Birth Of The Horse
In Finnish folklore first horse was called Iku-Tihku. Trolls created Iku-Tihku in their underground forge. Like many other Eurasian people, Finno-Ugric tribes believed that there were three levels in the world and all those levels were connected to each other through the world tree. These levels were called: Ylinen, Keskinen and Alinen. Ylinen the upper world was the place where the highest of the spirits and most respected gods lived (in some cases it was also believed to be the state where the re-birth process started). Keskinen the middle world was the natural world (our physical world) where humans and animals lived together with all deities that ruled the elements. Alinen the underworld was a place, where the spirits of the dead lived. Alinen was a place where spirits waited their turn to be reborn again.
Iku-Tihku was a creature of Alinen. It was completely made of fire and ice. Iku-Tihku was also a shaman and it could travel between these three worlds (which also represent the three levels of consciousness) but it only could visit Keskinen, the middle world during the winter because it would melt in any other season. Trolls used Iku-Tihku as their model when they created all other horses but they were made of stone, steel and iron so that they could live in Keskinen all year round if they wished to.
From Hiisi is the horse´s origin, from the mountain- the splendid foal´s in a room with a door of fire, in a smithy with an iron ridge, its head was made of stone, it´s hoofs of rock, its legs were formed from iron, it´s back was made of steel (Source: magic songs of the Finns).

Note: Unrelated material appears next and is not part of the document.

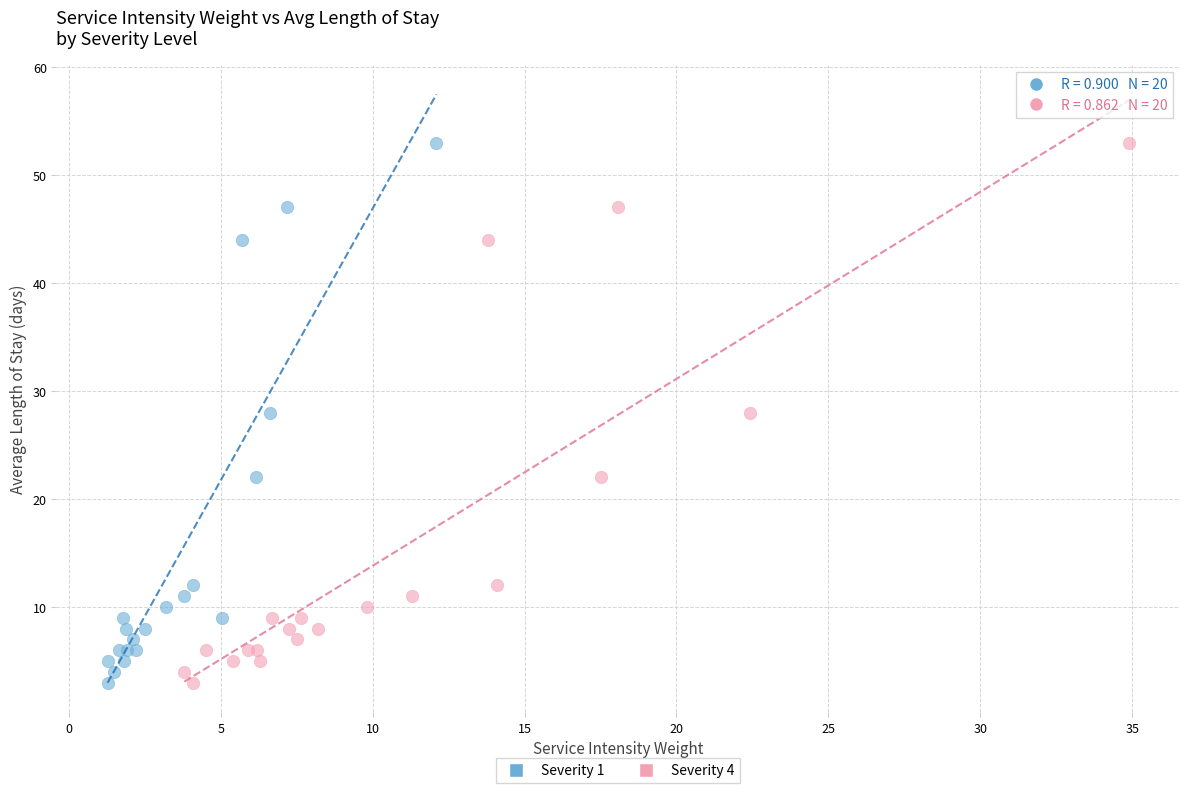

What are all the series names shown in the legend?

Severity 1, Severity 4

Tahvatar The Horse Goddess
In Finnish mythology, each animal and plant species have their own emuu. Emuu is old Finnish and means mother. Emuu was the first specimen of the particular species. Emuu´s exists in myths of Finns, Saami´s and Latvians. In Finland, many of the Emuu´s were believed to be half-human half-animals and often they were represented as female goddesses. Emuu of horses was a goddess called Tahvatar. There aren´t many myths left about Tahvatar. It is believed that she was very similar to Gallo-Roman goddess Epona. Tahvatar was a shapeshifter and could transform herself into a horse. In Finland, there was a custom to say Tahvatar´s blessings for horses before they were let to the fields during the spring.